(Rows for figure understanding)
#####

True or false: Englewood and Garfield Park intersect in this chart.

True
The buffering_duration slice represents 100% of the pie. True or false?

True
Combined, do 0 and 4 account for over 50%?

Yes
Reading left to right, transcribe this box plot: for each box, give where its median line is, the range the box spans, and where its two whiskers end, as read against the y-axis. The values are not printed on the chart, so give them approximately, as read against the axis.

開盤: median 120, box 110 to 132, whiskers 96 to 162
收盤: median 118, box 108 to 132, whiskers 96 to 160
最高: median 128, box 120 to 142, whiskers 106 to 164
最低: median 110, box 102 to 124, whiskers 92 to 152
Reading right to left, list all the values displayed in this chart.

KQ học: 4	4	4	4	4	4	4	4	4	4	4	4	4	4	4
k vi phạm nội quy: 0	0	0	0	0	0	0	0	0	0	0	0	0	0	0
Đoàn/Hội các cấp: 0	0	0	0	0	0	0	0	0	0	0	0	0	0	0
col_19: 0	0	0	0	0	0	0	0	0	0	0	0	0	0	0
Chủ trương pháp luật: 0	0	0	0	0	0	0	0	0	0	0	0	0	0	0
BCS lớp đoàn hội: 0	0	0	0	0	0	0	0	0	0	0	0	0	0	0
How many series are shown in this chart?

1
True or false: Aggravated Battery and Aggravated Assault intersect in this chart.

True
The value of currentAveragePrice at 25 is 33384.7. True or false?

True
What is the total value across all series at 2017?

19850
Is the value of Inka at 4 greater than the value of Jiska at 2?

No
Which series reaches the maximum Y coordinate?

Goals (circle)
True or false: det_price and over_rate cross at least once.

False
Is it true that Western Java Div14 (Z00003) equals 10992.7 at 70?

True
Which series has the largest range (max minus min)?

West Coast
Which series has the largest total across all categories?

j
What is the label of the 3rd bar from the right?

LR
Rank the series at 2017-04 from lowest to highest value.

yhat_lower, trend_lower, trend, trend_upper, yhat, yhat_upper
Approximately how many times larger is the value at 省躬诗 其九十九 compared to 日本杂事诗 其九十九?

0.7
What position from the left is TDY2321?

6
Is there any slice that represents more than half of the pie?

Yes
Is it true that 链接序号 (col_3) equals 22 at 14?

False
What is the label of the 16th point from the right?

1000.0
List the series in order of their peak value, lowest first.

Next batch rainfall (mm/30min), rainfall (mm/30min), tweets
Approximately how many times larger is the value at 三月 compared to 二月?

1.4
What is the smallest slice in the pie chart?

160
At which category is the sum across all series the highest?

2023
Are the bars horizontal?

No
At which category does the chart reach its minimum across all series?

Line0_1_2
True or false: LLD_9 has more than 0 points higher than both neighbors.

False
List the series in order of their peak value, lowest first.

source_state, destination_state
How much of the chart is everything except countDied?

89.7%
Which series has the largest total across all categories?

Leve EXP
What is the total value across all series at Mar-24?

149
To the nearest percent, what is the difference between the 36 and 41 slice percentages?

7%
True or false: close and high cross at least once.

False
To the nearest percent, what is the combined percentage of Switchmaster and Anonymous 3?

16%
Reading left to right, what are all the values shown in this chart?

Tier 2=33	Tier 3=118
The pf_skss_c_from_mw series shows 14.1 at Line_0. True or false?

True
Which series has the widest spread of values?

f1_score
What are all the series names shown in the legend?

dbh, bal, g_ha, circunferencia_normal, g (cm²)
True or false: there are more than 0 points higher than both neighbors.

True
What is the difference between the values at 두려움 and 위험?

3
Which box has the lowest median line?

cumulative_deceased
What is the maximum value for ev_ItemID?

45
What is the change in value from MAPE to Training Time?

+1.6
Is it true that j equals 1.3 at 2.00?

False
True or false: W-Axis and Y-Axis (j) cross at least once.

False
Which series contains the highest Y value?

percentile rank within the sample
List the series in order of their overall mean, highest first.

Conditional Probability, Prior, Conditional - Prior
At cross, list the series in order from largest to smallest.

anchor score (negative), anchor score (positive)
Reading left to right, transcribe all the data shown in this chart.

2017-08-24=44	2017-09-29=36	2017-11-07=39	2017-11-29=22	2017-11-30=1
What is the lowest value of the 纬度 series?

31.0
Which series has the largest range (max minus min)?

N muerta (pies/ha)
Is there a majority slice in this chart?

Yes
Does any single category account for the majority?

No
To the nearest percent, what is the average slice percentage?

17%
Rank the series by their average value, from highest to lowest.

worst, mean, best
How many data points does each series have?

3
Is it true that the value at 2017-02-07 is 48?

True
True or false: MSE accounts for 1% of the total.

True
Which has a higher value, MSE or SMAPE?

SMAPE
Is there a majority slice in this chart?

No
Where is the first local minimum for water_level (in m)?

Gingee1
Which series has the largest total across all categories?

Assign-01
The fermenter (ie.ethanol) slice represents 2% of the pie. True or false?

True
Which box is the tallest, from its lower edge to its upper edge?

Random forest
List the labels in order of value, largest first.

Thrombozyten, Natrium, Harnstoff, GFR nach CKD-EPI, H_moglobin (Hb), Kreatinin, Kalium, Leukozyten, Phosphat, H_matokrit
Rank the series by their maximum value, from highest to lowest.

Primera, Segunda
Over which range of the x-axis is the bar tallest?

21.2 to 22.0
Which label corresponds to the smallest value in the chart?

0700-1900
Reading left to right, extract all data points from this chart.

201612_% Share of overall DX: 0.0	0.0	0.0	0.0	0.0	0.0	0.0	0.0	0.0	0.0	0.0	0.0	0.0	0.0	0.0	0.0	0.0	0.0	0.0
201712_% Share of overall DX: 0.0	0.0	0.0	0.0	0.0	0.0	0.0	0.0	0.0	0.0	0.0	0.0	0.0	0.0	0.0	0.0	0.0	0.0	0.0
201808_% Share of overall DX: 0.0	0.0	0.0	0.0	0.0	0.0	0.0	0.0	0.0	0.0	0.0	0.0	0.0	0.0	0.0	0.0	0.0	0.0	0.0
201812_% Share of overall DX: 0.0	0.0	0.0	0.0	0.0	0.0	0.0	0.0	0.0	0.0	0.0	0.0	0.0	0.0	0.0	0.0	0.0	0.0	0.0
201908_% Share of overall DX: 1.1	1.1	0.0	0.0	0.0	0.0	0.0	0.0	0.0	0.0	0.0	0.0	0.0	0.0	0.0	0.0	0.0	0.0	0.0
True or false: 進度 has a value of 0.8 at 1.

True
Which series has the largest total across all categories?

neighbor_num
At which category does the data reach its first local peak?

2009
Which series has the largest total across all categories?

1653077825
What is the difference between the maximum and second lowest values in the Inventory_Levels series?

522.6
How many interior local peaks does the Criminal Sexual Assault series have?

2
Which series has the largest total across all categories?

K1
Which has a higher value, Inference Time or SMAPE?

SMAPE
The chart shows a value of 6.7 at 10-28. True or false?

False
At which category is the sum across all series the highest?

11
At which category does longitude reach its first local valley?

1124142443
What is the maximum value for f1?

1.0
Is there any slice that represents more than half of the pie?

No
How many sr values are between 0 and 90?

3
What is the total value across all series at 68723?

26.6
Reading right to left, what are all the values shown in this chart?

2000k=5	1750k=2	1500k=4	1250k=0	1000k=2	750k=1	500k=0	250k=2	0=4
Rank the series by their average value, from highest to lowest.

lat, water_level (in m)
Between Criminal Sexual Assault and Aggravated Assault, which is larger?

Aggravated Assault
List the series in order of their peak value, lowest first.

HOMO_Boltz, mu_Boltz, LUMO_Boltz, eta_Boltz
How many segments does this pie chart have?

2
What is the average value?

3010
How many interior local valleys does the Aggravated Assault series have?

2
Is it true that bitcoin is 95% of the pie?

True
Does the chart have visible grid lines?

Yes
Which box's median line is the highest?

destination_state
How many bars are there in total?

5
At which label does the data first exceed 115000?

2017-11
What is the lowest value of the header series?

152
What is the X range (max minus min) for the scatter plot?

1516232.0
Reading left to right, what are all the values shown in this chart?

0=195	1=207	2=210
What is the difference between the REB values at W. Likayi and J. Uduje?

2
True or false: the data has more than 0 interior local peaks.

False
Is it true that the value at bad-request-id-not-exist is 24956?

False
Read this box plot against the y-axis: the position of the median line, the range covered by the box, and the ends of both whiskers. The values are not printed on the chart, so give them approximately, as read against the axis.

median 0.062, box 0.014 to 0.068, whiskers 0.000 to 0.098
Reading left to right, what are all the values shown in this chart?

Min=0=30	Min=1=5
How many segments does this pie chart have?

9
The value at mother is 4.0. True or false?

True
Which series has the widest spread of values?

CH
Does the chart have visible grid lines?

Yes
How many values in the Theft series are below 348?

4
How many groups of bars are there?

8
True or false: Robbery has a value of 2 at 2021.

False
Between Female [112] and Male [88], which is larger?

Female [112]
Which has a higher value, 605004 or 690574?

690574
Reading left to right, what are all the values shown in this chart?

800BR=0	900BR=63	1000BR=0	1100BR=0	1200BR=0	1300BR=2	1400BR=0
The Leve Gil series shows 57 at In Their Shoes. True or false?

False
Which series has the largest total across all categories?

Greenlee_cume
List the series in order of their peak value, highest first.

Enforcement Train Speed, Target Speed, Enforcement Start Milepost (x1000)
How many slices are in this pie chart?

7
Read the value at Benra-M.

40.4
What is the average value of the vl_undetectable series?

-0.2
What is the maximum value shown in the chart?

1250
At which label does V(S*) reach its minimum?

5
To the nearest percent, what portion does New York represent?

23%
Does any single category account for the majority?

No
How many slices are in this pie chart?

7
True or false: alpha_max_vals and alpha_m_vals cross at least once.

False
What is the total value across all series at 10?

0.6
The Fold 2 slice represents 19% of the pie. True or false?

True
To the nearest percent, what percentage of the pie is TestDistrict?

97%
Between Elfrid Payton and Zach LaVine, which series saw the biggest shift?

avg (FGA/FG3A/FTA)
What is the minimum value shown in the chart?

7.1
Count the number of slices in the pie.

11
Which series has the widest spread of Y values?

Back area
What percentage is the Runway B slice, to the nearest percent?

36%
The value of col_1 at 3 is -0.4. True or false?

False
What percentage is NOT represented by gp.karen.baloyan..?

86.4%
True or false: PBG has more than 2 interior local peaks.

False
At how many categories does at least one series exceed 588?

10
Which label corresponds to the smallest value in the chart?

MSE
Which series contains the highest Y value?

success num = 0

#####

Pick out every row above that contains the string "SMAPE", matching case exactly, and copy each such row in full.

Which has a higher value, MSE or SMAPE?
SMAPE
Which has a higher value, Inference Time or SMAPE?
SMAPE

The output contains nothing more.